Abortion

Is Anti-Choice Colorado Group Encouraging Politicians to Lie About their Positions?

Recognizing the public's hostility toward candidates who want to ban abortion, a Colorado group offers to help candidates who want to conceal their anti-choice views from voters.

(humphreyforhouse.org)

New polling shows that 80 percent of likely voters are pro-choice, in the sense that they are pro-letting-women-decide-if-they-want-to-have-an-abortion. But they don’t necessarily want to be labeled “pro-choice.”

And half of the people who call themselves “pro-life,” the term traditionally used by folks seeking to ban abortion, are actually pro-choice, if you start digging into what they really think.

The poll, from Planned Parenthood, raises the question, what to do if you’re anti-abortion and you want to get elected?

Anti-choice activists in Colorado have designed ways for anti-choice candidates to run for office and mobilize support from anti-abortion voters, without disclosing to the wider public what they really think about abortion.

Here’s how they’re doing this.

Colorado Right to Life runs a blog stating whether federal and state candidates are “100 percent pro-life.” Last year’s determination was based on a nine-question candidate survey, which asked for yes-no responses to queries on personhood (which defines life as beginning at conception), state funding for abortion, and abortion regulations.

The survey isn’t made public by Colorado Right to Life, but this year, Weld Country freshman State Rep.
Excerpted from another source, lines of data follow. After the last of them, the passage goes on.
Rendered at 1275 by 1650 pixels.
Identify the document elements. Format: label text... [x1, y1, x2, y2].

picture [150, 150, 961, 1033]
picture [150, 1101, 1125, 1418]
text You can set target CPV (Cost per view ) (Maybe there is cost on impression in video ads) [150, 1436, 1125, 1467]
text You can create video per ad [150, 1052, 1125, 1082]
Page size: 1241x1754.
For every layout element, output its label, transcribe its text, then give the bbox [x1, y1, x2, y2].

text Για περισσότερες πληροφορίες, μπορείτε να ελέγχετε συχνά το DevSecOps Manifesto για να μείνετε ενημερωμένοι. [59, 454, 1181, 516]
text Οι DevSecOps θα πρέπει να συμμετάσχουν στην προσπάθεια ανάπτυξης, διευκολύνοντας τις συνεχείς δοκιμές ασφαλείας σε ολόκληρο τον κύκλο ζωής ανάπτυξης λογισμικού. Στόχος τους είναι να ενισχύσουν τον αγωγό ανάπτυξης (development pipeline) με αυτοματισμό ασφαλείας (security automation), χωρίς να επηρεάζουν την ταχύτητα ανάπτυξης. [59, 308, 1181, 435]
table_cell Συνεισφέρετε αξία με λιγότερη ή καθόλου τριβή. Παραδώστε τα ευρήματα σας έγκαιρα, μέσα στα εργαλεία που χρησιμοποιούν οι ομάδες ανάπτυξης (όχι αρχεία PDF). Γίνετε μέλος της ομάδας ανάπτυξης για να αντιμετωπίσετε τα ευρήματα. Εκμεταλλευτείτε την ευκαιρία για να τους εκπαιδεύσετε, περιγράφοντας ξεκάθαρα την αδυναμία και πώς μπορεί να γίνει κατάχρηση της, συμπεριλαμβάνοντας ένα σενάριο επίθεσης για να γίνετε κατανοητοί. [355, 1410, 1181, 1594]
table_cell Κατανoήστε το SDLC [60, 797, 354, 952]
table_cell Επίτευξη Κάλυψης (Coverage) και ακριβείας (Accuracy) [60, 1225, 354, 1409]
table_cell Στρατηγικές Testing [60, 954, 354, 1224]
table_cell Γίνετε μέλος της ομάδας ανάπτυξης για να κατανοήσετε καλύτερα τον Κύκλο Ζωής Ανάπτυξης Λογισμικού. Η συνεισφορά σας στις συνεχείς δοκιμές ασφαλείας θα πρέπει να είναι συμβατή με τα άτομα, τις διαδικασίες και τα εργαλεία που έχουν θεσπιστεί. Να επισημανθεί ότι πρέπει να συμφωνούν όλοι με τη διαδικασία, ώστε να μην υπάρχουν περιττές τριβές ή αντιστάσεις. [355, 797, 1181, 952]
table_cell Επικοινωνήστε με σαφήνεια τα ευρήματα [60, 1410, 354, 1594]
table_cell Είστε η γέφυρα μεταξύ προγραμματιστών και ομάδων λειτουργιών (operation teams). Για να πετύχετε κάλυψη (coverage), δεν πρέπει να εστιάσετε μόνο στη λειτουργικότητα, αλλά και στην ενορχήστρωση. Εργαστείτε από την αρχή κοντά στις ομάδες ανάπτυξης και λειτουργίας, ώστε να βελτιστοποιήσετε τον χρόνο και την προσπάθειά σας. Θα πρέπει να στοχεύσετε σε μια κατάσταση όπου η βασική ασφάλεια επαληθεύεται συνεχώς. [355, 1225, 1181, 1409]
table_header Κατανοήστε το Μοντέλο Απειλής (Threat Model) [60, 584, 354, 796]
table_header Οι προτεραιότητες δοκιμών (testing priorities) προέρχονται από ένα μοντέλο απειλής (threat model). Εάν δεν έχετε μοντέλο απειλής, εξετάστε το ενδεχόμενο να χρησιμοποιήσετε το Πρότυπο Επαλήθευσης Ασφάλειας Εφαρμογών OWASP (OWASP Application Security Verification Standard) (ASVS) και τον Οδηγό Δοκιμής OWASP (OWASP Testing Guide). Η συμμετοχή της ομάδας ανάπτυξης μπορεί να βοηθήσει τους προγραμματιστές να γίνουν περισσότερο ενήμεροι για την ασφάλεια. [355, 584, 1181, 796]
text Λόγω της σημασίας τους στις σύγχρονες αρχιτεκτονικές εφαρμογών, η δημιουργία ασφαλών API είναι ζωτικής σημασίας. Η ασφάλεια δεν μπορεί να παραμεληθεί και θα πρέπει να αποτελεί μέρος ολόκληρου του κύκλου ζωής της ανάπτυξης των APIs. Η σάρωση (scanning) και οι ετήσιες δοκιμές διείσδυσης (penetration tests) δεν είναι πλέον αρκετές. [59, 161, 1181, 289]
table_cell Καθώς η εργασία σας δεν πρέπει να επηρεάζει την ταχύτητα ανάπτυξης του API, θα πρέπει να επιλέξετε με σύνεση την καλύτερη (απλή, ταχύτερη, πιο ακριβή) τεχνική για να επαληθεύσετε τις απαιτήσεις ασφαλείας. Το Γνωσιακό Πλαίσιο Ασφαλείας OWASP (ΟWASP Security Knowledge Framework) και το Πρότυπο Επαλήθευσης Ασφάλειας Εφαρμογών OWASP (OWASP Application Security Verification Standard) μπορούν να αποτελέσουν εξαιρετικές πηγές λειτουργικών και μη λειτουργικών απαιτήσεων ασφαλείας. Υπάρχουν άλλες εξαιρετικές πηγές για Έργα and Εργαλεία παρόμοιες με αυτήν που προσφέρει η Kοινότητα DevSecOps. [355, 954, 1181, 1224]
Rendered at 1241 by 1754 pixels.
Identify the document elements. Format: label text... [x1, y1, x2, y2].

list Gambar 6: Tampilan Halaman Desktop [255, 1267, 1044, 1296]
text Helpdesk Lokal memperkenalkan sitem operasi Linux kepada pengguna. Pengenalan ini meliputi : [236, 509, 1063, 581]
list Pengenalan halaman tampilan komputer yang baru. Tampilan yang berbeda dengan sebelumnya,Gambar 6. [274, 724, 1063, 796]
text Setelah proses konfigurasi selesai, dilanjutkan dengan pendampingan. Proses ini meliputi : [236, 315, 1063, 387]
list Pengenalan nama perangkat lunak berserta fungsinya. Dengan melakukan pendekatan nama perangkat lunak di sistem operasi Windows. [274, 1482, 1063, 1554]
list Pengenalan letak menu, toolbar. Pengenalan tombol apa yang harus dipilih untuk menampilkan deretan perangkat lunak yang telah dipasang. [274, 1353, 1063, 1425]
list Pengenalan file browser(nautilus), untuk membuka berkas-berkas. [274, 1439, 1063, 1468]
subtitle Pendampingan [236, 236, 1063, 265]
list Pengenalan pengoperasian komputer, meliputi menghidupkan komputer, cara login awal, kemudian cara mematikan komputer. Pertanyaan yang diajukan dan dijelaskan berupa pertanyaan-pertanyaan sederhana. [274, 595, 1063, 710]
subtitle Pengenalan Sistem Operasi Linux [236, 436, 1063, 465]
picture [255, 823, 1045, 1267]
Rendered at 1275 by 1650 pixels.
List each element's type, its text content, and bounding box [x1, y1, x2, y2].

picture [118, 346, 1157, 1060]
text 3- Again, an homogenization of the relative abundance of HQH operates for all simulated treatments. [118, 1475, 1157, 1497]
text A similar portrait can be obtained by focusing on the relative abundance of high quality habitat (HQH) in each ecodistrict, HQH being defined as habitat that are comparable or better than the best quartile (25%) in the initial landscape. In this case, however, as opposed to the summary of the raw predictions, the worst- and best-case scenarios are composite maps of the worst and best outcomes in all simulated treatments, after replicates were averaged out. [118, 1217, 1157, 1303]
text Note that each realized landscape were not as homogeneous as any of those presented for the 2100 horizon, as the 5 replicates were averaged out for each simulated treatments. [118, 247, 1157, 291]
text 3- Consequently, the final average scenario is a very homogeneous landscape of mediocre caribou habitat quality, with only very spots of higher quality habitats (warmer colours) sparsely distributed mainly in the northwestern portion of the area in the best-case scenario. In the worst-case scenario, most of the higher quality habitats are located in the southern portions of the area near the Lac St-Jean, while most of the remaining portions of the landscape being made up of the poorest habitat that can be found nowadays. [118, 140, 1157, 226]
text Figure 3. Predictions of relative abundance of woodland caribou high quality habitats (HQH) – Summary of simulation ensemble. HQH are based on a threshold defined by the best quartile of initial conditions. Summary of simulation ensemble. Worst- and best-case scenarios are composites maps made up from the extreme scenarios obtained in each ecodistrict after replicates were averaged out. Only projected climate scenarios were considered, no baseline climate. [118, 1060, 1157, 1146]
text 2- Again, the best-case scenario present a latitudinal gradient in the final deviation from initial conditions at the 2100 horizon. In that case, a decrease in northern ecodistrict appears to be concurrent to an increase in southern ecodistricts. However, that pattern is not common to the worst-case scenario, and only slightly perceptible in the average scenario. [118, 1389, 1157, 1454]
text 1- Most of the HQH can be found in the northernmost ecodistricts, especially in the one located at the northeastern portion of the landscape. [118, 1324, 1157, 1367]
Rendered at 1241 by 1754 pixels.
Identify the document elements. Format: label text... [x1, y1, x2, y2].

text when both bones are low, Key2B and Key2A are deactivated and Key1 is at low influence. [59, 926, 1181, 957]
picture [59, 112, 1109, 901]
Stephen Humphrey, a Republican who’s sponsoring a bill banning most abortion in Colorado, including abortions for rape and incest, published the survey on his website.

In a cover letter to Humphrey accompanying the 2012 candidate survey, Colorado Right to Life wrote:

We realize there are a few districts, even Democrat primaries, where a ‘pro-life’ label might keep a good candidate from being elected. If you feel this is one of those rare cases, please answer our survey but clearly indicate that you would prefer back-channel conversations only. We would then want to talk with you over the phone or in person, and we can work out together how you could best be helped.

If you are concerned you don’t know how to properly ‘message’ your pro-life views to voters, we have a veteran political communicator who will volunteer to help candidates in this area–just let us know.

Does the “back-channel” caveat mean Colorado Right to Life would lie on its blog about a candidate’s position on abortion, calling them, for example, supporters of Roe v. Wade when they are not?

If Colorado Right to Life doesn’t lie about candidate positions, what does the phrase “work out together how you could best be helped” mean?

I tried to get a response from Colorado Right to Life, but I was only able to reach former Vice President Leslie Hanks, who told me she was “utterly confident that no he/we wouldn’t lie.”

But how does the “back channel” work? Hanks didn’t say, but Colorado Right to Life should explain it. And let us know whether the same tactics are being used by anti-choice groups in other states.

Otherwise, you can’t help but wonder: does Colorado have stealth personhood supporters at the State Capitol? Secret Planned Parenthood haters? Legislators who would stop a woman raped by her father from having the right to choose abortion?